土地や建物の登記が必要な理由
土地及び建物のことを「不動産」といいます。この不動産に関する権利や義務を法務局で登録し、誰でも閲覧できる制度のことを「不動産登記」といいます。
この広く行われている不動産登記ですが、実は、所有者であることを登録する所有権の登記や、不動産を担保としてお金を借りた時に設定する抵当権の登記といった、権利に関する登記については、現時点においては義務ではありません。
(ただし、令和6年4月1日から相続登記の申請が、令和8年4月1日から住所・氏名の変更登記の申請がそれぞれ義務化となります。相続登記の義務化についてはこちら、住所・氏名変更登記の義務化についてはこちら)
では、なぜ義務ではない不動産登記を行う必要があるのでしょうか。
例えば、ある土地について「自分が所有者である」と主張する人が二人いたとします。
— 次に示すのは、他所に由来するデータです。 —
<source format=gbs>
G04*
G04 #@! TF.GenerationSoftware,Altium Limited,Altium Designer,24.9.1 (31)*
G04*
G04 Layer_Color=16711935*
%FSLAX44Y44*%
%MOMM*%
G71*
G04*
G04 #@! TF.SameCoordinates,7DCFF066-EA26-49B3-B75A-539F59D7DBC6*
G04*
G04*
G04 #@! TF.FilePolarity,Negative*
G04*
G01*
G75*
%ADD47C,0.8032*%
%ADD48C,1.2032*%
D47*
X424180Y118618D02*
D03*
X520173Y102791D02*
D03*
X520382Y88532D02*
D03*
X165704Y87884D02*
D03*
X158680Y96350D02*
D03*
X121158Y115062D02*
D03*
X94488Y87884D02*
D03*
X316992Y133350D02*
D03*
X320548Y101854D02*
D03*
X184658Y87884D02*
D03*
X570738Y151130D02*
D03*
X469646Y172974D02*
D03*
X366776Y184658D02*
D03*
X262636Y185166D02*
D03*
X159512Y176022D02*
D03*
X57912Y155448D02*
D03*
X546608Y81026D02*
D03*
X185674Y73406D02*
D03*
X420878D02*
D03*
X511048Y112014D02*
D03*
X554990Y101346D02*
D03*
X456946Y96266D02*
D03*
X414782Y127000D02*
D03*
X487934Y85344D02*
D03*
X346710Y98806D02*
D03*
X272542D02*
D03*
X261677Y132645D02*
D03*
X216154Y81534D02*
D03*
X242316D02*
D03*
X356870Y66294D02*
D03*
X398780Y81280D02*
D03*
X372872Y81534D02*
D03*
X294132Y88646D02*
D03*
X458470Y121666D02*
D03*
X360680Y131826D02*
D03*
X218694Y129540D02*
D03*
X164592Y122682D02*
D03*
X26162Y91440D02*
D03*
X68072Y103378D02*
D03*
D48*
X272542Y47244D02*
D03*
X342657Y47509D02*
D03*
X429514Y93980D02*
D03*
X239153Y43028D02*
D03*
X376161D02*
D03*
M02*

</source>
この場合、どちらの人が所有者といえるのでしょうか。
答えは、その土地について所有権の登記がなされている人が所有者となります。つまり、先に登記をした人が所有権を主張できるのです。そして、登記簿は一般公開されていますので、誰でも不動産の権利関係がわかるようになっています。
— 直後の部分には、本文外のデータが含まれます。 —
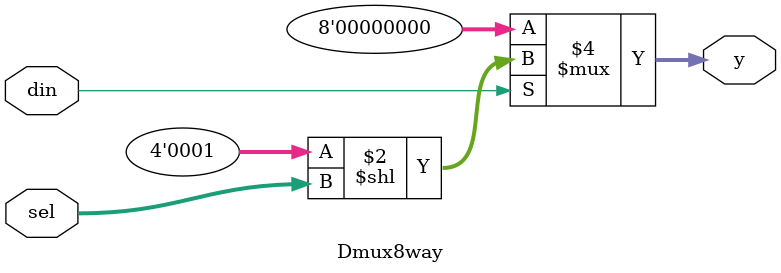
<source format=v>
`timescale 1ns / 1ps


module Dmux8way(
 input din,
 input [2:0] sel,
 output [7:0] y

    );
    
  assign y = (din == 1'b1) ? (4'b00000001 << sel) : 4'b00000000;
  
endmodule

</source>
このように、不動産登記を行うことで権利関係が明確になり、不動産の取引を安全に行うことが可能となります。
また、無用なトラブルに巻き込まれないためにも、不動産登記は必要といえるでしょう。
不動産登記は主に以下の場合に行います。
1.建物を新築したとき
建物を新築したときは、新たに建物の登記簿を作成します。登記簿を作成するには、最初に場所や構造、床面積といった建物の物理的状況について登記する「表題登記」を行います。
表題登記が終わったら、所有者を登記する「所有権保存登記」を行います。
この「所有権保存登記」は司法書士が行うのですが、「表題登記」については、土地家屋調査士が行います。当事務所は連携している土地家屋調査士がありますので、「表題登記」から「所有権保存登記」まで承ります。
2.土地や建物を売り買いしたとき
土地や建物を購入あるいは売却した場合、その事実を明らかにするために名義変更(所有権移転登記)を行います。
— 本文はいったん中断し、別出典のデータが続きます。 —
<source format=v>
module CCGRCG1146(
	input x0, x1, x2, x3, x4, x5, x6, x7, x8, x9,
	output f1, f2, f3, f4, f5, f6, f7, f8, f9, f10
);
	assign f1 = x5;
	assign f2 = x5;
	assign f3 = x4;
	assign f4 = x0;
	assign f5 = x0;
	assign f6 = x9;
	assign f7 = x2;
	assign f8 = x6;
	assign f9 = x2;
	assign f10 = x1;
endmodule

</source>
所有権移転登記の手続は複雑な場合があるため、適切な手続を行わないと後日トラブルとなるおそれがあります。
3.土地や建物を贈与したとき
土地や建物を親子間、夫婦間あるいは第三者に贈与(無償で譲ること)した場合、その事実を明らかにするために、名義変更(所有権移転登記)を行います。
贈与については、無償であることから契約書を作成しないことがあります。しかし不動産に関しては、高額となる場合もあるので、後日のトラブルを避けるためにも契約書を作成しておくことをお勧めします。
4.住所や名前が変わったとき
土地や建物の所有者として登記されている人や法人が、引っ越しをして住所や本店が変わった場合、その事実を明らかにするために、住所(本店)変更の手続(住所変更登記)を行います。
土地や建物の所有者として登記されている人や法人が、結婚や社名の変更等により名前や社名が変わった場合、その事実を明らかにするために、氏名(商号)変更の手続(氏名変更登記)を行います。
5.抵当権を設定したときや抵当権を抹消するとき
金融機関等から住宅ローンや事業資金を借り入れるために、土地や建物の不動産を担保に入れた場合、抵当権を設定し、その事実を明らかにするために、抵当権設定登記を行います。
抵当権とは、借り入れの担保として提供した不動産を、借り主が返済を怠った場合に競売にかけ、貸し主が優先的に返済を受けることができる権利です。
一方で、住宅ローンの返済が終わった時に、不動産に設定された抵当権は消滅します。しかし、登記された抵当権は、当事者が抹消手続を行わないとそのまま残ってしまいます。
抹消手続を行わないまま抵当権者(お金の貸し主)が死亡したり行方不明になった場合、手続が複雑となり大変です。
住宅ローンの返済が終わった際には、抵当権の抹消手続をお早めにされることをお勧めします。
6.仮登記をするときや仮登記を抹消するとき
田や畑といった農地を売買する場合には、農業委員会あるいは都道府県知事による農地法の許可が必要となります。
農地法の許可をもらうまでには時間がかかります。当事者間で農地の売買契約を行ったとしても、許可が出るまでは名義変更(所有権移転登記)ができません。
そこで、農地法の許可を取得することを条件に所有権を移転するという「仮登記」をすることができます。
仮登記とは、登記の予約のようなものです。この仮登記を行うことで、他の人に対して、自分が権利をもっていることを主張することができます。
その後、農地法の許可が取得できたら名義変更(所有権移転登記)を行います。この名義変更の手続を「本登記」といいます。
一方で、農地法の許可を取得できなかった場合や、売買契約を解除した場合には、既になされた仮登記は不要となるため、仮登記の抹消手続を行います。